## TEXT EXTRACT:
╭──
Recharge occurs both by diffuse infiltration through regolith that mantles bedrock and by focused infiltration through exposed karst features (e.g., sinkholes and losing stream reaches) [29]. A soil–water balance model for the period from 2005–2014 indicated that recharge rates for the Ozark Plateaus aquifer system were spatially variable, ranging from 0 to 810 mm/yr, with a mean of 340 mm/yr [29]. For the period from 1900–2014 on the Salem Plateau, mean annual precipitation was 1100 mm and ranged from 650 to 1600 mm, while mean annual temperature was 13.5 °C and ranged from an average of −1.4 °C in winter (January–March) to an average of 27.1 °C in summer (July–September). Distribution of precipitation is bimodal, with the greatest amounts in spring (April–June, average 360 mm) and secondary peaks in autumn (October–December). Land cover in the Ozark Plateaus is predominantly forest (47.6%) and agriculture (pasture and crop land, 39.8%), with minor developed areas (6.5%), shrubs and wetlands (4.3%), open water (1.7%), and barren land (0.2%) [29]. Forests were cleared for agriculture during the late 1800s but agricultural acreage began to decrease circa 1960 [29]. Most of the recharge area for Big Spring lies within Mark Twain National Forest [35], whereas land cover for the Bennett and Greer spring basins is mainly agriculture and secondarily forest [39,40,43].

2.2. Data Collection and Processing

Nearly 100 years (1921–2019) of daily discharge records were obtained from the US Geological Survey (USGS) National Water Information System [44]. Daily precipitation data for weather stations adjoining the three springs were collected from the Midwestern Regional Climate Center (MRCC) [45]. Detailed data descriptions, including USGS and MRCC station identification numbers, data records, and elevations, are found in

Table 1. Sources of data used in the study. Note that annual data gaps exist for all sites except Greer Spring. Elevation in m above sea level. Discharge data are taken from [44] and precipitation data from [45].

Site	Data Type	Site Number	Elevation (m)	Period of Record
Bennett Spring	Discharge	6923500	264	1928–2019
Big Spring	Discharge	7067500	131	1921–2019
Greer Spring	Discharge	7071000	172	1921–2019
Lebanon 2W	Precipitation	234825	380	1892–2019
Van Buren 1 NE	Precipitation	238569	151	1937–2006
Van Buren 7.2 SW	Precipitation	US1MOFSA035	199	2001–2019
Alton	Precipitation	230127	248	1940–2019
West Plains	Precipitation	23880	337	1948–2019

. Though discharge data were obtained from a single station, rainfall data were gathered from multiple stations associated with each county to account for data gaps. If more than ten records were missing for a given month, the data for that station during that month were excluded from the analyses. Due to the data gaps, the Bennett Spring and Big Spring discharge data were separated into three time intervals: 1928–1941, 1965–1995, and 2007–2019. Greer Spring discharge records were consistent from 1921 to 2019, but discharge was divided into the same time periods as Bennett and Big Spring for some time-series analyses.
╰──
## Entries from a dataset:
╭──
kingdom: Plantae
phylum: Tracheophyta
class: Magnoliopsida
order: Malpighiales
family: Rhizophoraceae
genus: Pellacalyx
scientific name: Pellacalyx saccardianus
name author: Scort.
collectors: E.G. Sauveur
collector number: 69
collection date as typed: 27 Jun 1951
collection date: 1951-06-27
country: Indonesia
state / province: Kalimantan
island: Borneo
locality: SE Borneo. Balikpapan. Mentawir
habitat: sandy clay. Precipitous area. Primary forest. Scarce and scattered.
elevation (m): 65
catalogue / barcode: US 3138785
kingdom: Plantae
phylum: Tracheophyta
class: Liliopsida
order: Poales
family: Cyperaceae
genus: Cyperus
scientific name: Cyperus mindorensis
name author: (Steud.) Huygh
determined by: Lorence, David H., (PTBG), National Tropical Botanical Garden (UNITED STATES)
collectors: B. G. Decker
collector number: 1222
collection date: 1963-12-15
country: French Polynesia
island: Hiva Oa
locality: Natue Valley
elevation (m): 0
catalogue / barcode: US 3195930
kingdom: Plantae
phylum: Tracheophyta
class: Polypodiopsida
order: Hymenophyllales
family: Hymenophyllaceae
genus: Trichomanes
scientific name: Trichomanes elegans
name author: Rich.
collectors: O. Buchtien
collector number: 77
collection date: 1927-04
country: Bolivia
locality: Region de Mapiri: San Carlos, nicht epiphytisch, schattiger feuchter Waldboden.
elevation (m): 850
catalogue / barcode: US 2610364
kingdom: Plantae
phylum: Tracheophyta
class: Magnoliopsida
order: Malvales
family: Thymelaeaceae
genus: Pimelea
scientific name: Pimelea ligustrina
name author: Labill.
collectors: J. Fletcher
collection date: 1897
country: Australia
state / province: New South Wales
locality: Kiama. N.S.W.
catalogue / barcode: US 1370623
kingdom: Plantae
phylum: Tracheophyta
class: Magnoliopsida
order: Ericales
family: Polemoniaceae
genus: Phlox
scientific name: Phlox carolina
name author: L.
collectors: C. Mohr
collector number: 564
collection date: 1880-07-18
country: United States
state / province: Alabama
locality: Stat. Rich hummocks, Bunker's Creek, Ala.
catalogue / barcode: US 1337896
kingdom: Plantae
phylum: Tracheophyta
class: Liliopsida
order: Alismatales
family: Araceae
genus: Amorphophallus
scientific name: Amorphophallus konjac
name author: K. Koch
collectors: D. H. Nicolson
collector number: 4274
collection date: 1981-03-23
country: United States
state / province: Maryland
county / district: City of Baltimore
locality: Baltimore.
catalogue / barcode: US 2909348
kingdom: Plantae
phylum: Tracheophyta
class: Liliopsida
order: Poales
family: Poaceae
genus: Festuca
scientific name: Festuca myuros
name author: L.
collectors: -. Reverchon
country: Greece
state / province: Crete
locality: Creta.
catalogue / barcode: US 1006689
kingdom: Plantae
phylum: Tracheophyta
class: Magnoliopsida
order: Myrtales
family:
╰──
## WHAT IS EXPECTED:
Rewrite the passage of the Ozark springs text from "2.2. Data Collection" to "data from [45].", replacing "weather stations" with "rain gauges".

## SOLVED PROBLEM:
2.2. Data Collection and Processing

Nearly 100 years (1921–2019) of daily discharge records were obtained from the US Geological Survey (USGS) National Water Information System [44]. Daily precipitation data for rain gauges adjoining the three springs were collected from the Midwestern Regional Climate Center (MRCC) [45]. Detailed data descriptions, including USGS and MRCC station identification numbers, data records, and elevations, are found in

Table 1. Sources of data used in the study. Note that annual data gaps exist for all sites except Greer Spring. Elevation in m above sea level. Discharge data are taken from [44] and precipitation data from [45].